# THE PROBLEM
Every line below between the line holding "Help Center" and the line holding "insert HTTP header", inclusive, should be repeated exactly, and all other lines omitted.

Transcribed page contents
▼

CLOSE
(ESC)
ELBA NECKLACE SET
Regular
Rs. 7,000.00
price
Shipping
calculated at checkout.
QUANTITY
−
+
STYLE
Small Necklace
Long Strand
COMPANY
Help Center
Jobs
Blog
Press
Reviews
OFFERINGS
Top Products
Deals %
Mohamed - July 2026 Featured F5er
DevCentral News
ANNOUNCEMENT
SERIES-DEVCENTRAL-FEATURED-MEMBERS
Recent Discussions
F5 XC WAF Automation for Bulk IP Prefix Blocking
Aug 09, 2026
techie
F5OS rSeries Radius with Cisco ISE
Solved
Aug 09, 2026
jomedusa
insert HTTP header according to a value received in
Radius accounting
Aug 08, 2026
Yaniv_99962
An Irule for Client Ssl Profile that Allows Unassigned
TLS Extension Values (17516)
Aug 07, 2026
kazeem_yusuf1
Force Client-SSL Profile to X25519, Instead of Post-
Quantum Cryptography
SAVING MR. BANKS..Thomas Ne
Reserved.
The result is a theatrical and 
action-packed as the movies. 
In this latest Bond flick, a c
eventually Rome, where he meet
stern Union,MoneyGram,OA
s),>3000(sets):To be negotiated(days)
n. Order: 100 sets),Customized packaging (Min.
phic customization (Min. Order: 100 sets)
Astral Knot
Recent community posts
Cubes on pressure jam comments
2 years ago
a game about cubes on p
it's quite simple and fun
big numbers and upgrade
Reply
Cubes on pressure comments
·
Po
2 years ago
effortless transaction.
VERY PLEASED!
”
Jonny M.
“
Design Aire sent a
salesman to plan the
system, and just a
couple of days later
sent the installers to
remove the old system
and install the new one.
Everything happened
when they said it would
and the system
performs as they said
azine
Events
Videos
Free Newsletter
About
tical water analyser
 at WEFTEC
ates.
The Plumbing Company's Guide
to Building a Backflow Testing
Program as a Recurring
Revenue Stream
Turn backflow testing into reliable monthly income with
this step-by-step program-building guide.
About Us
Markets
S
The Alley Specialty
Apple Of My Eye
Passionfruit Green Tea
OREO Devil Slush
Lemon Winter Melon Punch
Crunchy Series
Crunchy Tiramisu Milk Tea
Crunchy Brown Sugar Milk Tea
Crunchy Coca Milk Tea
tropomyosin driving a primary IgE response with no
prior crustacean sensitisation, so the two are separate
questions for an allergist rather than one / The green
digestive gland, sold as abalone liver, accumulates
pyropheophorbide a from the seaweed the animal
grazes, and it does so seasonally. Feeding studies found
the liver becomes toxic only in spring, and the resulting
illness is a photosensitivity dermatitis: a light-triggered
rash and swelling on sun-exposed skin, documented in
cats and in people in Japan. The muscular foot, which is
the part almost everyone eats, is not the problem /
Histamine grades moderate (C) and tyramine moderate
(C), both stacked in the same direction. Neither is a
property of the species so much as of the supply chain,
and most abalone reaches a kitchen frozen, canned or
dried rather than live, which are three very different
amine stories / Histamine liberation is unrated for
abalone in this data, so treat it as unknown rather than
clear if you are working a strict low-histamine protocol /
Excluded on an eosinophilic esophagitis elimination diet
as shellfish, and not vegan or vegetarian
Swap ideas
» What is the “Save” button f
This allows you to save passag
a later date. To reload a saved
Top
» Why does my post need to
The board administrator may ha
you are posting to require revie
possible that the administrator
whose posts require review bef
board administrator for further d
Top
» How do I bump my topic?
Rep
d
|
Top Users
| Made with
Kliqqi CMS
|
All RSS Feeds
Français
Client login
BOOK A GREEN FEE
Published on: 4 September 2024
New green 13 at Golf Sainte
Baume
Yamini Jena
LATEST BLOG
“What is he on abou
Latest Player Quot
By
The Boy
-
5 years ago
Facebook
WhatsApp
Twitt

▲

# TASK SOLUTION
Help Center
Jobs
Blog
Press
Reviews
OFFERINGS
Top Products
Deals %
Mohamed - July 2026 Featured F5er
DevCentral News
ANNOUNCEMENT
SERIES-DEVCENTRAL-FEATURED-MEMBERS
Recent Discussions
F5 XC WAF Automation for Bulk IP Prefix Blocking
Aug 09, 2026
techie
F5OS rSeries Radius with Cisco ISE
Solved
Aug 09, 2026
jomedusa
insert HTTP header according to a value received in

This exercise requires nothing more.